Overview¶
The concept of the Replayer is to "replay" any visit data back through the DCS. The first step was to handle a .csv
file with specific columns filled in - some are mandatory, some are not.
This is done from the DCS but it could be, and should be, ported to the Attrib Backend project. There's a few potential issues there but we can discuss those later.
The structure of the Replayer was to have a folder per client
to hold the files locally NOT to be commited to repo, along with another folder output
which will hold all the generated files used during the command's process.
In the root directory is the run_replayer.py
file which holds the Replayer
class.
Replayer¶
The replayer class accepts a config
(see ReplayerConfig
below) to use, a request_url
to fire to, and a couple of debug flags.
The whole class will use the config
class to build a request per row in the .csv and fire them all to the given end point.
dump_data
- will generate files into the output
directory.
fire_tag
- will fire the tag to the request_url
ReplayerConfig¶
This is where we parse/format every piece of data from the .csv
file and prepare it to be sent to the DCS. There is a function for basically each column all called handle_<column_name>
.
format_data
is called and will return a json
ready dictionary to be sent to the DCS.
run_replayer.py¶
The important part here is the dictionary "mapping" passed into ReplayerConfig()

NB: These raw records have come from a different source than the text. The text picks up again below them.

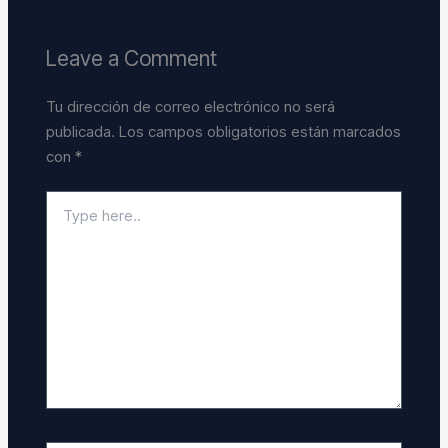
Leave a Comment
Tu dirección de correo electrónico no será
publicada.
Los campos obligatorios están marcados
con
*
Type
here..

class, which is then passed to the Replayer
class, before load_file()
is called.
The param name
is used for when generating files in the ouput
directory.
output¶
There are potentially 5 files in the output
directory, all following the same formatting: {name}-{type}-{token}-{date}.txt
.
The name
is taken from name
passed into the Replayer
, token
is auto generated to allow for multiple files run for the same client on the same date, date
is the day it ran, and type
is which data dump
is in the file.
The file types
are: requests
, responses
, requests-validated
, warnings
and exceptions
.
type | description |
---|---|
requests | A list of URL strings ready to be fired. Do not accidentally click one of this as it will open in a browser, and it will have essentially "fired". |
responses | A list of all responses from the end point. |
requests-validated | Same as responses but it's a json version making it easier to read what has been generated. Useful for checking before sending to the DCS. |
warnings | A file of all warnings that occured during the request generating. Not enough to not fire a row |
exceptions | Any issue(s) that occured during request generating, and meant a row was not fired. |
How to run¶
To run this command you just need to cd
into the replayer/
directory, and then simply run python3 run_replayer.py
passing the --name
and --load-file
flags, for example, sudo python3 run_replayer.py --name='c-a-norton-uk' --load-file='clients/norton/norton.csv'
.
This requires you to add the client account_token
and the connection
string to your local attrib
database, table attrib_account
. Please vagrant reload
once it's been added. Please check /etc/pydcs/config.yml
in your vagrant to find where your local DB is, as it could be 127.0.0.1, rather than our staging DBs hosted by positive. If so, please use sudo mysql
in your vagrant to spin up your local DB to add the connection details to attrib_account
there via raw SQL.
Once files have been uploaded, our crons will backdate the data for any dates that have been uploaded - for example, if we upload offline sales for June 1st - June 30th, the crons will backdate all dates between those dates, hence the client can expect their data & dashboards to be updated the following day.
Note
Please please please check the file you are about to run. The search team do not always fill in all the columns correctly within the template. It is key that all columns are filled out correctly - I often see the account_token and event_name being incorrect.
migrate to attrib-backend¶
It would be good if someone could just upload their CSV via the frontend, then we replay the data. There would need to be some frontend validation while uploading, and then it would need to be stored in the DB, in a table where it could be deleted once the command has finished.